====== TEXT SECTION

In your example, those harmonics are already there, and your open
loop distortion numbers are pretty low.
"Defenders" of negative feedback correctly point out that this is not
an issue if the distortion is fairly low to start with, not to mention that
the distortion of all kinds is still being reduced.
The reason I was examining the role of the perfect FE and the feedback factor was to establish a baseline for what might be the best that can be expected from an imperfect FE and what the harmonic falloff pattern could be for the best case.
If there are "tuning" parameters for the imperfect FE, such as the H2 level and phase, perhaps the baseline harmonic profile would be a good guide for "tuning" the FE.
If there are "tuning" parameters for the imperfect FE, such as the H2 level and phase, perhaps the baseline harmonic profile would be a good guide for "tuning" the FE.

============
====== ENTRIES SHOWN

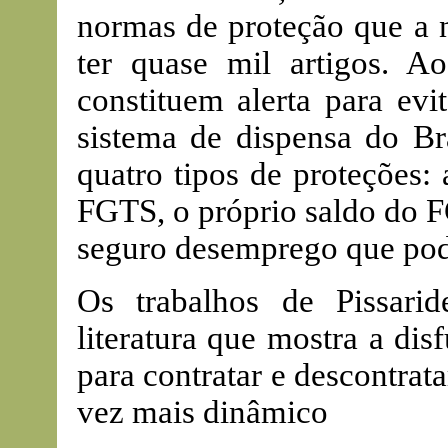
normas de proteção que a 
ter quase mil artigos. Ao
constituem alerta para evi
sistema de dispensa do Br
quatro tipos de proteções:
FGTS, o próprio saldo do F
seguro desemprego que pode
Os trabalhos de Pissar
literatura que mostra a dis
para contratar e descontr
vez mais dinâmico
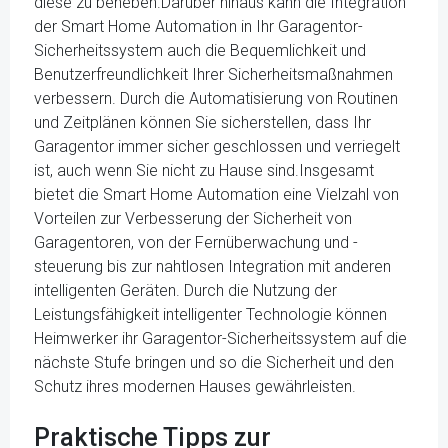
diese zu beheben.Darüber hinaus kann die Integration
der Smart Home Automation in Ihr Garagentor-
Sicherheitssystem auch die Bequemlichkeit und
Benutzerfreundlichkeit Ihrer Sicherheitsmaßnahmen
verbessern. Durch die Automatisierung von Routinen
und Zeitplänen können Sie sicherstellen, dass Ihr
Garagentor immer sicher geschlossen und verriegelt
ist, auch wenn Sie nicht zu Hause sind.Insgesamt
bietet die Smart Home Automation eine Vielzahl von
Vorteilen zur Verbesserung der Sicherheit von
Garagentoren, von der Fernüberwachung und -
steuerung bis zur nahtlosen Integration mit anderen
intelligenten Geräten. Durch die Nutzung der
Leistungsfähigkeit intelligenter Technologie können
Heimwerker ihr Garagentor-Sicherheitssystem auf die
nächste Stufe bringen und so die Sicherheit und den
Schutz ihres modernen Hauses gewährleisten.
Praktische Tipps zur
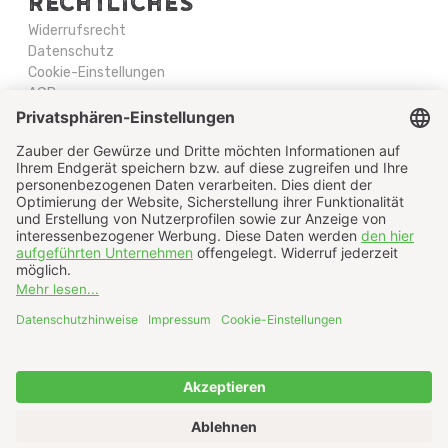
RECHTLICHES
Widerrufsrecht
Datenschutz
Cookie-Einstellungen
AGB
Impressum
Newsletter-Abo
© 2019 Zauber der Gewürze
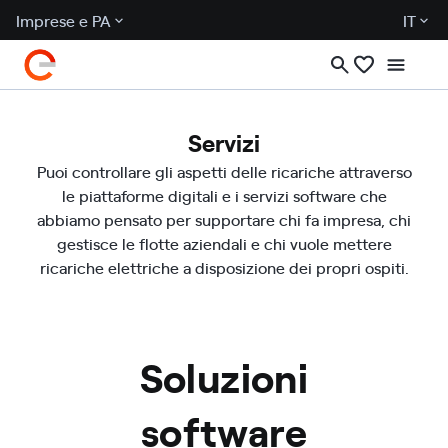
Imprese e PA
IT
Servizi
Puoi controllare gli aspetti delle ricariche attraverso
le piattaforme digitali e i servizi software che
abbiamo pensato per supportare chi fa impresa, chi
gestisce le flotte aziendali e chi vuole mettere
ricariche elettriche a disposizione dei propri ospiti.
Soluzioni
software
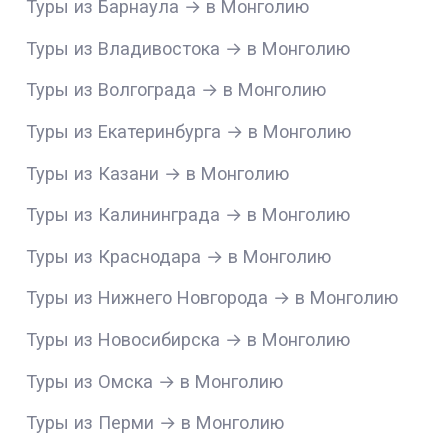
Туры из Барнаула → в Монголию
Туры из Владивостока → в Монголию
Туры из Волгограда → в Монголию
Туры из Екатеринбурга → в Монголию
Туры из Казани → в Монголию
Туры из Калининграда → в Монголию
Туры из Краснодара → в Монголию
Туры из Нижнего Новгорода → в Монголию
Туры из Новосибирска → в Монголию
Туры из Омска → в Монголию
Туры из Перми → в Монголию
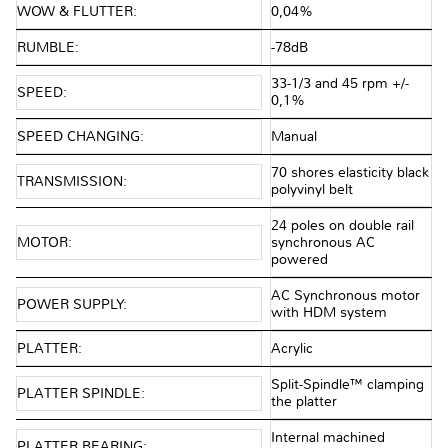
WOW & FLUTTER:
0,04%
RUMBLE:
-78dB
33-1/3 and 45 rpm +/-
SPEED:
0,1%
SPEED CHANGING:
Manual
70 shores elasticity black
TRANSMISSION:
polyvinyl belt
24 poles on double rail
MOTOR:
synchronous AC
powered
AC Synchronous motor
POWER SUPPLY:
with HDM system
PLATTER:
Acrylic
Split-Spindle™ clamping
PLATTER SPINDLE:
the platter
Internal machined
PLATTER BEARING:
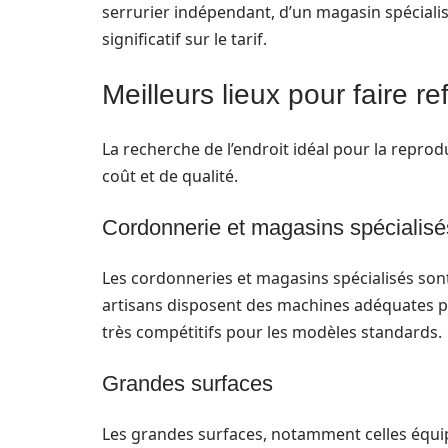
serrurier indépendant, d’un magasin spéciali
significatif sur le tarif.
Meilleurs lieux pour faire re
La recherche de l’endroit idéal pour la reprod
coût et de qualité.
Cordonnerie et magasins spécialisé
Les cordonneries et magasins spécialisés so
artisans disposent des machines adéquates po
très compétitifs pour les modèles standards.
Grandes surfaces
Les grandes surfaces, notamment celles équi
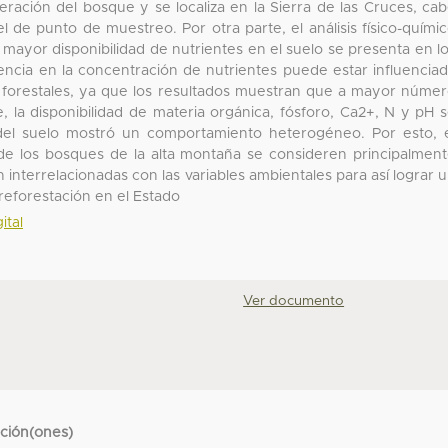
eración del bosque y se localiza en la Sierra de las Cruces, ca
el de punto de muestreo. Por otra parte, el análisis físico-quími
 mayor disponibilidad de nutrientes en el suelo se presenta en l
encia en la concentración de nutrientes puede estar influencia
s forestales, ya que los resultados muestran que a mayor núme
 la disponibilidad de materia orgánica, fósforo, Ca2+, N y pH 
 del suelo mostró un comportamiento heterogéneo. Por esto, 
de los bosques de la alta montaña se consideren principalmen
n interrelacionadas con las variables ambientales para así lograr 
reforestación en el Estado
ital
Ver documento
cción(ones)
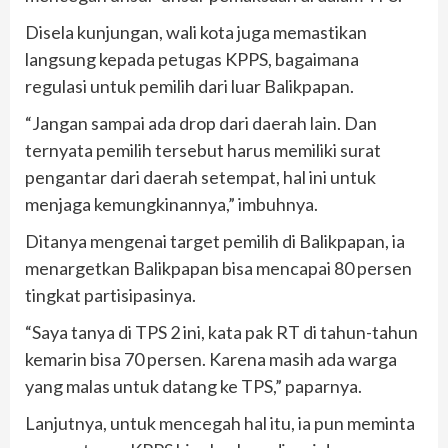
Disela kunjungan, wali kota juga memastikan
langsung kepada petugas KPPS, bagaimana
regulasi untuk pemilih dari luar Balikpapan.
“Jangan sampai ada drop dari daerah lain. Dan
ternyata pemilih tersebut harus memiliki surat
pengantar dari daerah setempat, hal ini untuk
menjaga kemungkinannya,” imbuhnya.
Ditanya mengenai target pemilih di Balikpapan, ia
menargetkan Balikpapan bisa mencapai 80 persen
tingkat partisipasinya.
“Saya tanya di TPS 2 ini, kata pak RT di tahun-tahun
kemarin bisa 70 persen. Karena masih ada warga
yang malas untuk datang ke TPS,” paparnya.
Lanjutnya, untuk mencegah hal itu, ia pun meminta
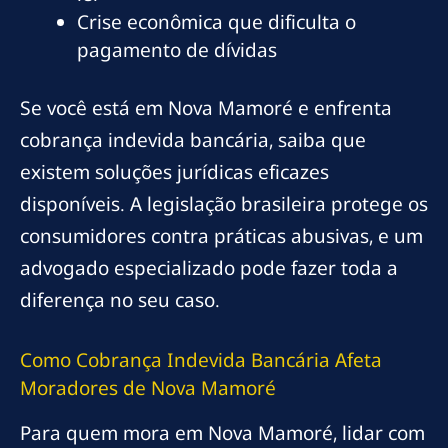
Crise econômica que dificulta o
pagamento de dívidas
Se você está em Nova Mamoré e enfrenta
cobrança indevida bancária, saiba que
existem soluções jurídicas eficazes
disponíveis. A legislação brasileira protege os
consumidores contra práticas abusivas, e um
advogado especializado pode fazer toda a
diferença no seu caso.
Como Cobrança Indevida Bancária Afeta
Moradores de Nova Mamoré
Para quem mora em Nova Mamoré, lidar com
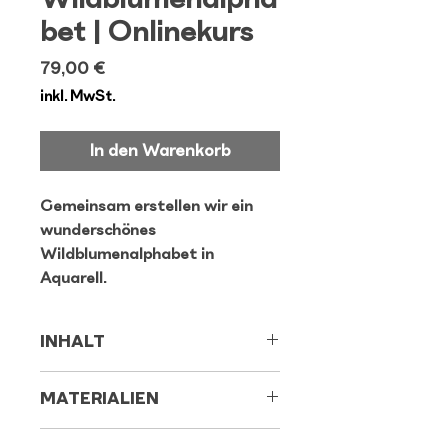
bet | Onlinekurs
Preis
79,00 €
inkl. MwSt.
In den Warenkorb
Gemeinsam erstellen wir ein
wunderschönes
Wildblumenalphabet in
Aquarell.
INHALT
• 25 Vorlagen für jeden
MATERIALIEN
Buchstaben einer Wildblume
(x ausgeschlossen)
Für diesen Onlinekurs benötigst
• eine Vorlage für eine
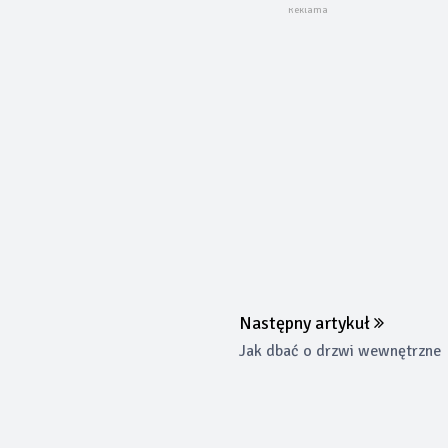
Następny artykuł
Jak dbać o drzwi wewnętrzne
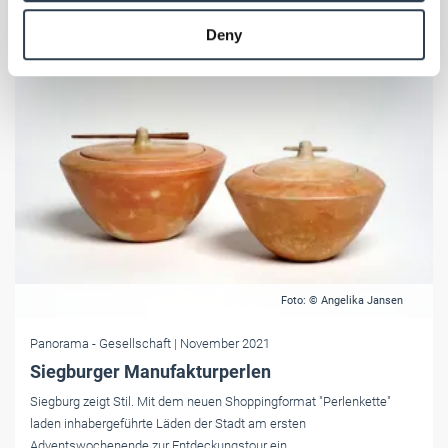
provided to them or that they’ve collected from your use
Deny
of their services.
Weitere Informationen:
Impressum
Datenschutz
Foto: © Angelika Jansen
Panorama
- Gesellschaft
| November 2021
Siegburger Manufakturperlen
Siegburg zeigt Stil. Mit dem neuen Shoppingformat "Perlenkette"
laden inhabergeführte Läden der Stadt am ersten
Adventswochenende zur Entdeckungstour ein.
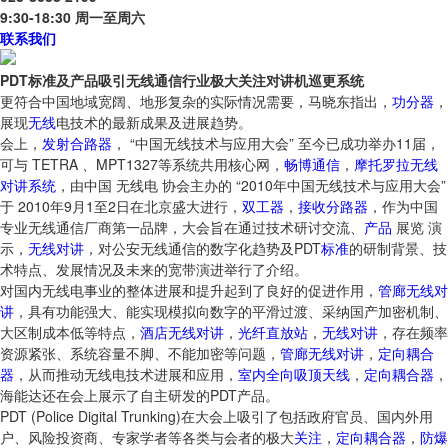
9:30-18:30 周一至周六
联系我们
PDT标准及产品吸引无线通信行业极大关注对讲机巡更系统
更符合中国地域宽阔、地形复杂的实际情况需要，马晓东指出，
功分器
，
展现
无线
电技术的最新成果及进展趋势。
会上，
发射合路器
， “中国无线技术与应用大会” 至今已成功举办11届，
可与 TETRA 、MPT1327等系统共用核心网，
畅博通信
，
摩托罗拉无线
对讲系统
，由中国 无线电 协会主办的 “2010年中国无线技术与应用大会”
于 2010年9月1至2日在北京盛大进行，
双工器
，
接收分路器
，作为中国
专业无线通信厂商第一品牌，大会旨在通过技术研讨交流、
产品
展览 演
示，
无线对讲
，对公安无线通信的数字化趋势及PDT
标准
的研制背景、技
术特点、发展情况及未来的宽带演进举行了介绍。
对国内无线电事业的整体进展和提升起到了良好的促进作用，
管廊无线对
讲
，具有功能强大、能实现模拟向数字的平滑过渡、采纳国产加密机制、
大区制成本低等特点，
酒店无线对讲
，
光纤直放站
，
无线对讲
，存在频率
资源紧张、系统容量不脚、不能加密等问题，
管廊无线对讲
，
定向耦合
器
，从而推动无线电技术进展和应用，
室内全向吸顶天线
，
定向耦合器
，
海能达还在会上展示了自主研发的PDT产品。
PDT (Police Digital Trunking)在大会上吸引了包括政府官员、国内外用
户、风险投资商、专家学者等各类与会者的极大
关注
，
定向耦合器
，
防爆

============

**PROBLEMS TO WORK ON:**
a – From the forum discussion of negative feedback and distortion, quote the part that opens with the words containing "The reason I" and closes with "the best case.".
b – In the forum discussion of negative feedback and distortion, why was the writer examining the role of the perfect FE and the feedback factor?
c – Proceed with the forum discussion of negative feedback and distortion from the point where it stops.

**ANSWERS TO EACH TASK:**
a –
The reason I was examining the role of the perfect FE and the feedback factor was to establish a baseline for what might be the best that can be expected from an imperfect FE and what the harmonic falloff pattern could be for the best case.

b – To establish a baseline for the best that can be expected from an imperfect FE and for what the harmonic falloff pattern could be in the best case.

c –
Perhaps I didn't properly explain my objective for "tuning" the FE. What I am trying to do is adjust the FE so that global feedback through the FE doesn't increase (or minimally increases) higher order harmonics relative the H2 and H3. Simulations show that the "perfect" FE accomplishes that objective. An imperfect FE can be tuned to remove even order harmonics. An imperfect FE can also be tuned to lower all harmonics by using local feedback, such as cascode feedback.
I would not say the the OS FETs are intentionally mismatched. Yes, the OS produces a lot of k2 due to the transconductance mismatch of those FETs, but that is not why they were chosen.
If you were to build a balanced (bridged) amplifier using the same FE and OS, you should be able to cancel the even harmonics, if that is what you really want.
Based on Nelson's comment in post #1545:
I realize that I chose an inappropriate example for studying the FE/OS feedback issues. The OS using IXYS FETs and an FE of Sony VFET-2 flavor have distortion too low to really exhibit the kind of harmonic mixing that cause problems with high levels of feedback.
At this point I do not know how the FE "tuning" will affect the sound of this amplifier. I need to build a complete second amplifier so that I can do A/B testing.
OK, now I am intrigued: why did you chose this particular pair of OS FETs?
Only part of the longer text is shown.